The Andrew Forrest-led business alone is not a proxy for WA, but a more accurate picture of revival becomes clear when it its success is incorporated with the other resources-focused companies, even of it is not yet being felt by most workers, or the state government.

After Fortescue’s strong performance comes the newest business, South32, a company made up of business units that were once part of BHP Billiton and include the Worsley alumina refinery in WA’s South West, along with coal, nickel and manganese assets in the eastern states, South Africa and South America.

Since the start of the year, the South32 share price has risen by 200 per cent – from a low of 87c in early 2016 to recent trades at $2.61.

As with Fortescue, the percentage rise of South32 provides a distorted picture thanks to the low starting point, but the price recovery can also be seen as a pointer to where the WA economy is heading. After the post-boom malaise, the outlook is more positive than it has been for several years.

The other three companies in this neon analysis have performed well, as their share price graphs reveal a rising trend with the increase from the low point to latest trades.

BHP Billiton’s share price is up quite strongly from its low, which was reached in the aftermath of the failed progressive dividend policy – a management promise that the company’s annual dividend would never be cut, which it was when profits fell faster than expected and the Samarco disaster damaged earnings and the reputation of the people responsible.

Since trading down to $14.06 in January, BHP Billiton has been on the rise thanks to an overall 26 per cent increase in commodity prices. The stock is up 64 per cent at its most recent sale price of $23.04, with that increase a combination of the low starting point and an expectation of higher profits in future years.

Rio Tinto, which, like BHP Billiton can be seen as a form of proxy for WA, has returned a share price gain of 39 per cent since reaching a low point of $36.53 at the start of 2016, after which a recovery set in (with latest transactions priced at $50.95).

Woodside, a pure oil and gas producer with the lion’s share of its assets in WA, has been the weakest of the WA proxy list with a share price rise of 23 per cent from a low of $23.82 to latest sales at $29.30.

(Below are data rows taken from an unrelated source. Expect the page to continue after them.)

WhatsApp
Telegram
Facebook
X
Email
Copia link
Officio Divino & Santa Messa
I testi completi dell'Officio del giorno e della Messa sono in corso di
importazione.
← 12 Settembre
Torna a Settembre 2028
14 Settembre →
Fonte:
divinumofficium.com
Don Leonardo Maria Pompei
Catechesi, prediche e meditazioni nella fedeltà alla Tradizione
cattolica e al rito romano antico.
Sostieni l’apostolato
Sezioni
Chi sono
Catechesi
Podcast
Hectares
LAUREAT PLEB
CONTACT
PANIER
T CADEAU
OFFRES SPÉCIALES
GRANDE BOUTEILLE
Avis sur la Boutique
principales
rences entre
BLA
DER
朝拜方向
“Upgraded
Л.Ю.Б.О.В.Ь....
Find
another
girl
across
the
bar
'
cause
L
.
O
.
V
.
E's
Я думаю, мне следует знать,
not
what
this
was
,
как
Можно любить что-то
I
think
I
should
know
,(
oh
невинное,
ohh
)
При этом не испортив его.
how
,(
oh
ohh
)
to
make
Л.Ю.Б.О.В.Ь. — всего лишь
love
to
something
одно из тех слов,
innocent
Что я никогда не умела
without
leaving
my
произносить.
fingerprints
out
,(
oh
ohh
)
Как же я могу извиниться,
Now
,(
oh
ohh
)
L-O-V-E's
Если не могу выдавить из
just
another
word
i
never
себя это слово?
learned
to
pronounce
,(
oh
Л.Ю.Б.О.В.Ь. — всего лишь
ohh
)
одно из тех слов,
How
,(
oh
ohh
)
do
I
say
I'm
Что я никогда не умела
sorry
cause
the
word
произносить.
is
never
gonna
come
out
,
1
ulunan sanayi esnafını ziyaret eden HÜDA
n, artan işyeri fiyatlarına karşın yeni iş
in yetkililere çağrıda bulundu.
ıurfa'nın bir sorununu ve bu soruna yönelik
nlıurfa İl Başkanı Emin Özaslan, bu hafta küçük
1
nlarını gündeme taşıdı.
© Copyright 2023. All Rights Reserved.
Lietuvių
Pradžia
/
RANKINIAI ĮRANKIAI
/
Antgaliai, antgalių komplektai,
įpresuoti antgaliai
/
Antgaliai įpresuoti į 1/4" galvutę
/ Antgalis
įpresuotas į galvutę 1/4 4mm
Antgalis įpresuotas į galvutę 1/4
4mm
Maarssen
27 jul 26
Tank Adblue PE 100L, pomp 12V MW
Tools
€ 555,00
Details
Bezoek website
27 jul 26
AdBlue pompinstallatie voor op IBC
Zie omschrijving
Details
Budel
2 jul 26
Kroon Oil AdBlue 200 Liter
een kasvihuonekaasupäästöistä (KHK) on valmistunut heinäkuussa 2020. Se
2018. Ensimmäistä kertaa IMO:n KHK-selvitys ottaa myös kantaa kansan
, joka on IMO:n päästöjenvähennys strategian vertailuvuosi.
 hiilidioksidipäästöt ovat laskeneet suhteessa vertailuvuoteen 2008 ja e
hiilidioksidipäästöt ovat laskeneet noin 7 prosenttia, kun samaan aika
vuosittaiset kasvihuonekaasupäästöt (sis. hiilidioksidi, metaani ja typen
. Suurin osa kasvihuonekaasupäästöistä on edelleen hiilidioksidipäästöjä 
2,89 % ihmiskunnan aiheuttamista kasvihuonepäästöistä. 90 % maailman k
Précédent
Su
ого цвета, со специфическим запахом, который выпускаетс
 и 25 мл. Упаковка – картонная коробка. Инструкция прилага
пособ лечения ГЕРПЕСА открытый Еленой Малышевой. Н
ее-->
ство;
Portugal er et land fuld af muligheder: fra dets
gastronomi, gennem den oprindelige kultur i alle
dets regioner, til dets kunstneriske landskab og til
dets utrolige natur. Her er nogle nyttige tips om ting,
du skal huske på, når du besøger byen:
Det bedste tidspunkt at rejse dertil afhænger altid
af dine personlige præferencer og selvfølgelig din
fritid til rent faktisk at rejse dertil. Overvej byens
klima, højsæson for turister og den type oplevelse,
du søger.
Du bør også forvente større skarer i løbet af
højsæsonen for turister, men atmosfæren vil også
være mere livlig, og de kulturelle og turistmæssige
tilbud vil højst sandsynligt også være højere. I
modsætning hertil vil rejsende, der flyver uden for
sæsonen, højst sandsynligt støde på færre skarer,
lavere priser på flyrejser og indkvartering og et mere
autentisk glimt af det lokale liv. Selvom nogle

Factors weighing on Woodside are dominated by the underlying oil price, and a belief among investors that the company is struggling to find ways to grow in a low oil-price environment.

What happens next is a question that should interest everyone in WA, because while profits and share prices have bounced off their cyclical lows, it is uncertain whether the revival can continue as strongly; or whether WA and its resources leaders are in for a long, slow, grind up.

In other words, the past 10 months have shaken off the worst effects of the crash that followed the boom. However, the next 10 years are likely to be far less exciting, a time of steady growth – until the next boom (and bust), which is the nature of commodity-exposed economies.